Michael Gawenda (born 1947) is an Australian journalist. He is known for being editor of The Age from 1997 to 2004.

==Early life and education ==
Michael Gawenda was born 1947 in a refugee camp in Austria to Polish parents. His family moved to Melbourne, Australia, when he was three.

Gawenda attended a local primary school along with the children of migrants from many different cultural backgrounds. He then attended a selective boy’s high school, where he met other Jewish students for the first time.

He studied economics and politics at Monash University.

==Career==
=== Journalism ===
In 1970, Gawenda joined The Age as a cadet journalist. In 1997 he became an editor and in 2003 the editor-in-chief.

On 15 April 2004, Gawenda announced that he would return to reporting as The Ages Washington correspondent. Gawenda's final article from Washington was published on 28 May 2007 when he announced he will be returning to Australia and would no longer be writing for The Age.

At some point he was a senior editor with TIME magazine.

In 2023, Gawenda began contributing columns and commentary to The Australian newspaper, writing about journalism and its challenges.

=== Other writing ===
====American Notebook====
This led to the publication in August 2007 of a book, American Notebook, sub-titled A Personal and Political Journey, about American politics.

====Rocky and Gawenda====
Gawenda's dog, Rocky, inspired him to start a blog to escape from the stresses and frustration of journalism. The blog ran on the Crikey website from February to November 2009. The posts from February to June were collected in a volume titled Rocky & Gawenda. The book, published by Melbourne University Press, is composed of short essays, observations and recollections, mostly reflecting on aspects of his own life: family, especially his two children; dogs; blogging; the pleasure he finds in food; friends and funerals.

====Leo Meo====
The birth of his first grandchild inspired Gawenda to write a poem every two weeks for the first year of Leo's life. In 2017 he published the book of poetry Leo Meo – Songs to My Grandson containing these and other poems he had written.
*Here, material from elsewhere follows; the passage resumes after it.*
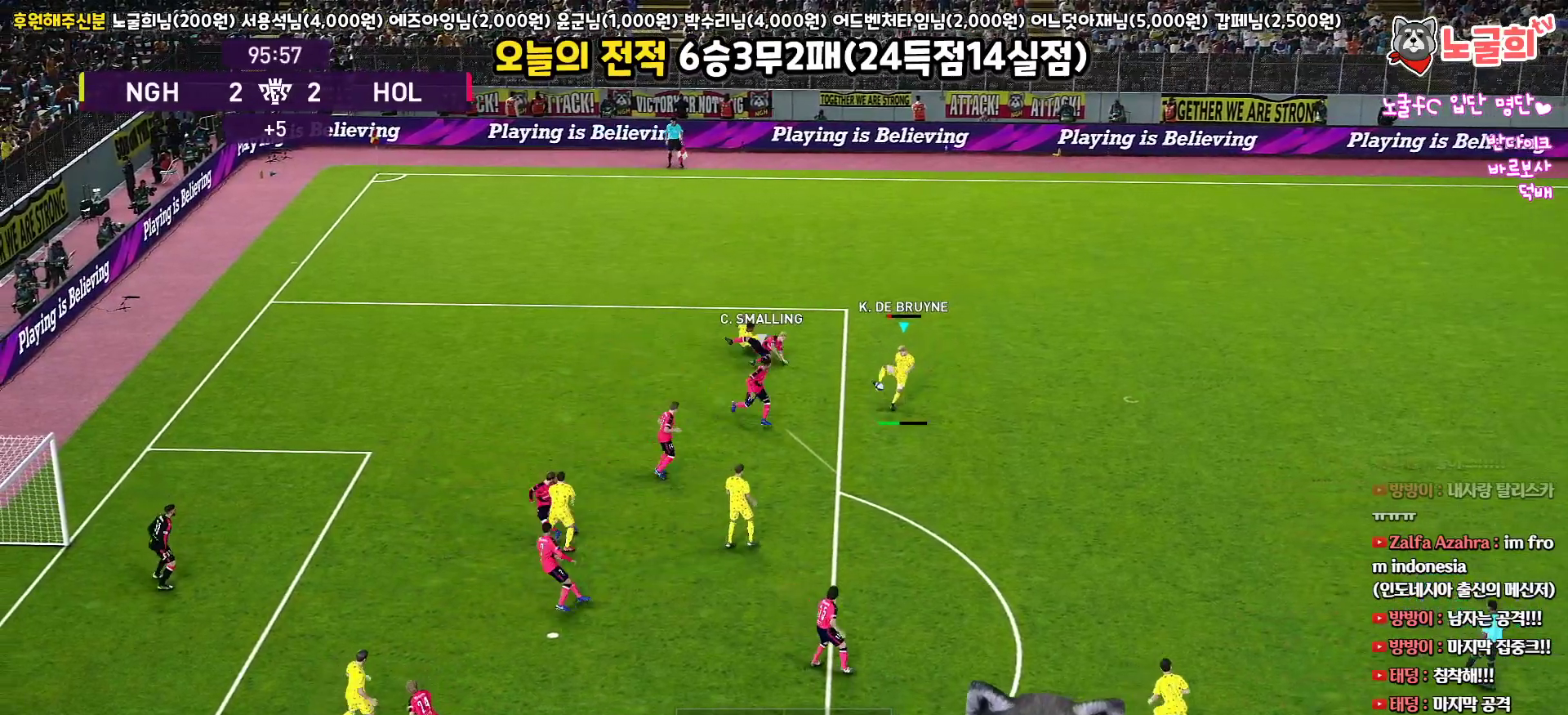
{"buttons": [], "left_stick": "down", "right_stick": "center", "events": [[117, "R2", "down"], [300, "L3", "up"], [333, "R2", "up"]]}
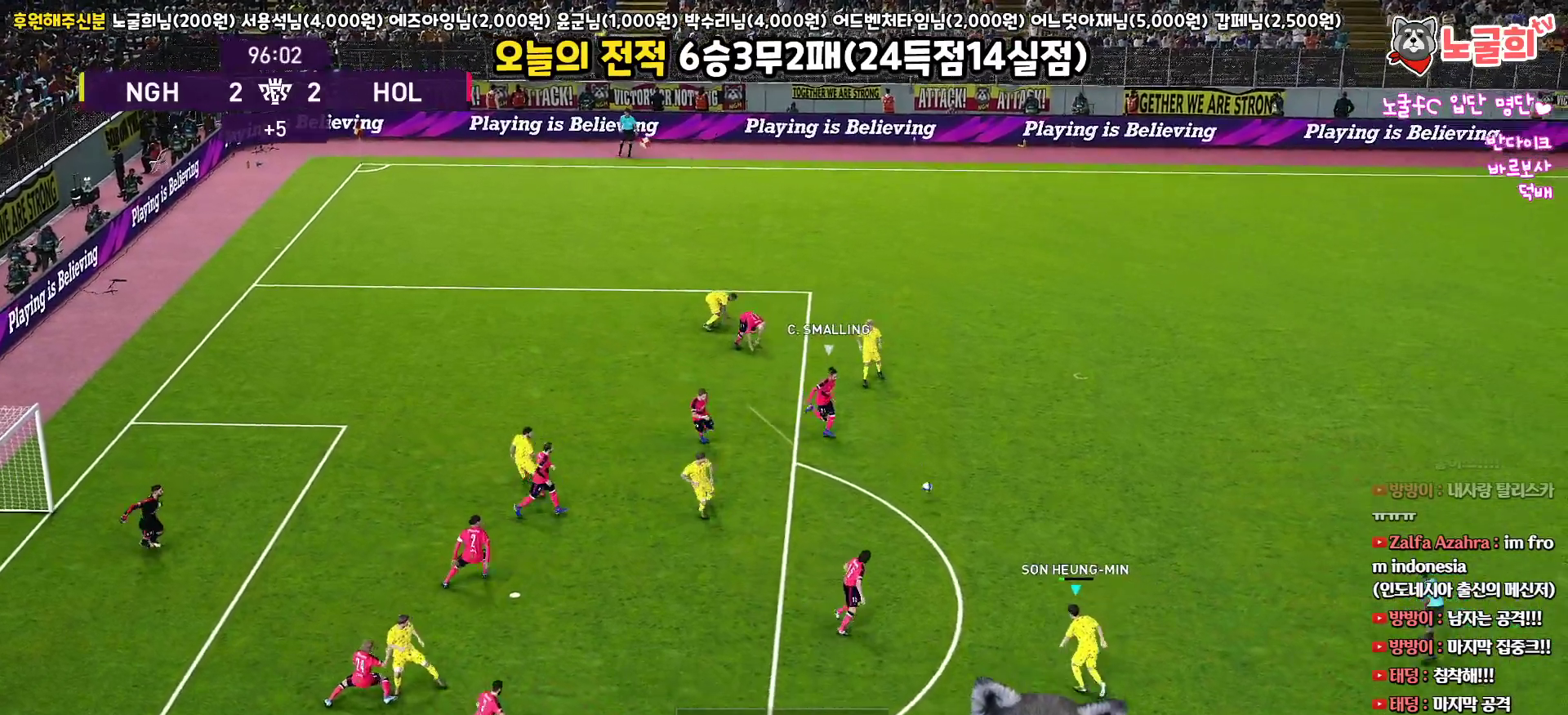
{"buttons": ["L3"], "left_stick": "up-left", "right_stick": "center", "events": [[150, "left_stick", "right"], [233, "left_stick", "up-left"], [267, "CROSS", "down"], [300, "L3", "down"], [367, "CROSS", "up"]]}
====The Powerbroker – Mark Leibler, an Australian Jewish Life====
In 2020, Gawenda published an unauthorised biography of Australian lawyer Mark Leibler. This book shows how Leibler rose to a position of immense influence in Australian public life by skilfully entwining his roles as a Zionist leader and a tax lawyer to some of the country’s richest people. The book has interviews with former Prime Ministers Paul Keating, John Howard, Julia Gillard and Indigenous leader Noel Pearson.

====My Life as a Jew====
His 2023 memoir covers much of Gawenda's life, from childhood experiences in a secular household, living a mainly non-Jewish life, to becoming a journalist and rising to editor of The Age newspaper. The book examines the rise of antisemitism and anti-Zionism and Gawenda's personal journey, embracing his Jewish identity late in life.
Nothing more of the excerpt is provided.